== Segment start ==

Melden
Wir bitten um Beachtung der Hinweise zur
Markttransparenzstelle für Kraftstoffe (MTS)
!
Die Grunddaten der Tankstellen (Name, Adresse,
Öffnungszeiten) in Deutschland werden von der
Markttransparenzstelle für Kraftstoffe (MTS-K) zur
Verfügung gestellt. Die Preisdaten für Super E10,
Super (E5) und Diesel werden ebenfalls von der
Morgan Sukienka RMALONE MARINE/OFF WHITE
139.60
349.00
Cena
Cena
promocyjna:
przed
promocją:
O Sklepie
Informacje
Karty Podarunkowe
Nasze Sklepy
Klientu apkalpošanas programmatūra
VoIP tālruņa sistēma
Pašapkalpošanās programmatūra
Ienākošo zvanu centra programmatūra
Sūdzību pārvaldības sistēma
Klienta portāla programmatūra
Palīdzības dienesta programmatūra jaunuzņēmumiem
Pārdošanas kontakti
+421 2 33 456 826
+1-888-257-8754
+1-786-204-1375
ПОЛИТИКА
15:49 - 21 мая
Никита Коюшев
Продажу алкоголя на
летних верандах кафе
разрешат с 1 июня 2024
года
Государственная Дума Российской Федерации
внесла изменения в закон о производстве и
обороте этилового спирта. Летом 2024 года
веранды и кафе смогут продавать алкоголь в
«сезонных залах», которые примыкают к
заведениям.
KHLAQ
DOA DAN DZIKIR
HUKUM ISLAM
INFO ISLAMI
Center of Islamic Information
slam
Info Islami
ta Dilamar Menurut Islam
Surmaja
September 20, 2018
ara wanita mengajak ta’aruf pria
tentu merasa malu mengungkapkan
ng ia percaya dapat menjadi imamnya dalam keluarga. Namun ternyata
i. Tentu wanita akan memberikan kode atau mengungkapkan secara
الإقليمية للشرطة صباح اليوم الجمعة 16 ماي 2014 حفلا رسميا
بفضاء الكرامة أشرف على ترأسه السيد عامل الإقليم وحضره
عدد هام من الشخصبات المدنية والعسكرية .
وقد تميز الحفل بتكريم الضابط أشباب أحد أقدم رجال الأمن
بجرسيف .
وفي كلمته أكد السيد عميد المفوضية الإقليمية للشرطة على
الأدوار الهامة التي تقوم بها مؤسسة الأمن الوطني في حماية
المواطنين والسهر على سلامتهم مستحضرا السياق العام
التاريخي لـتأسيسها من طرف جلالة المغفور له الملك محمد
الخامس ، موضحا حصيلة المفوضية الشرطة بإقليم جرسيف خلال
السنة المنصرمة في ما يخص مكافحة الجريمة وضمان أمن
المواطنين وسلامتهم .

== Segment end ==

EXERCISE REQUIREMENTS: Each entry above is to be set down again in exactly the same words.

RESPONSE AREA:
Melden
Wir bitten um Beachtung der Hinweise zur
Markttransparenzstelle für Kraftstoffe (MTS)
!
Die Grunddaten der Tankstellen (Name, Adresse,
Öffnungszeiten) in Deutschland werden von der
Markttransparenzstelle für Kraftstoffe (MTS-K) zur
Verfügung gestellt. Die Preisdaten für Super E10,
Super (E5) und Diesel werden ebenfalls von der
Morgan Sukienka RMALONE MARINE/OFF WHITE
139.60
349.00
Cena
Cena
promocyjna:
przed
promocją:
O Sklepie
Informacje
Karty Podarunkowe
Nasze Sklepy
Klientu apkalpošanas programmatūra
VoIP tālruņa sistēma
Pašapkalpošanās programmatūra
Ienākošo zvanu centra programmatūra
Sūdzību pārvaldības sistēma
Klienta portāla programmatūra
Palīdzības dienesta programmatūra jaunuzņēmumiem
Pārdošanas kontakti
+421 2 33 456 826
+1-888-257-8754
+1-786-204-1375
ПОЛИТИКА
15:49 - 21 мая
Никита Коюшев
Продажу алкоголя на
летних верандах кафе
разрешат с 1 июня 2024
года
Государственная Дума Российской Федерации
внесла изменения в закон о производстве и
обороте этилового спирта. Летом 2024 года
веранды и кафе смогут продавать алкоголь в
«сезонных залах», которые примыкают к
заведениям.
KHLAQ
DOA DAN DZIKIR
HUKUM ISLAM
INFO ISLAMI
Center of Islamic Information
slam
Info Islami
ta Dilamar Menurut Islam
Surmaja
September 20, 2018
ara wanita mengajak ta’aruf pria
tentu merasa malu mengungkapkan
ng ia percaya dapat menjadi imamnya dalam keluarga. Namun ternyata
i. Tentu wanita akan memberikan kode atau mengungkapkan secara
الإقليمية للشرطة صباح اليوم الجمعة 16 ماي 2014 حفلا رسميا
بفضاء الكرامة أشرف على ترأسه السيد عامل الإقليم وحضره
عدد هام من الشخصبات المدنية والعسكرية .
وقد تميز الحفل بتكريم الضابط أشباب أحد أقدم رجال الأمن
بجرسيف .
وفي كلمته أكد السيد عميد المفوضية الإقليمية للشرطة على
الأدوار الهامة التي تقوم بها مؤسسة الأمن الوطني في حماية
المواطنين والسهر على سلامتهم مستحضرا السياق العام
التاريخي لـتأسيسها من طرف جلالة المغفور له الملك محمد
الخامس ، موضحا حصيلة المفوضية الشرطة بإقليم جرسيف خلال
السنة المنصرمة في ما يخص مكافحة الجريمة وضمان أمن
المواطنين وسلامتهم .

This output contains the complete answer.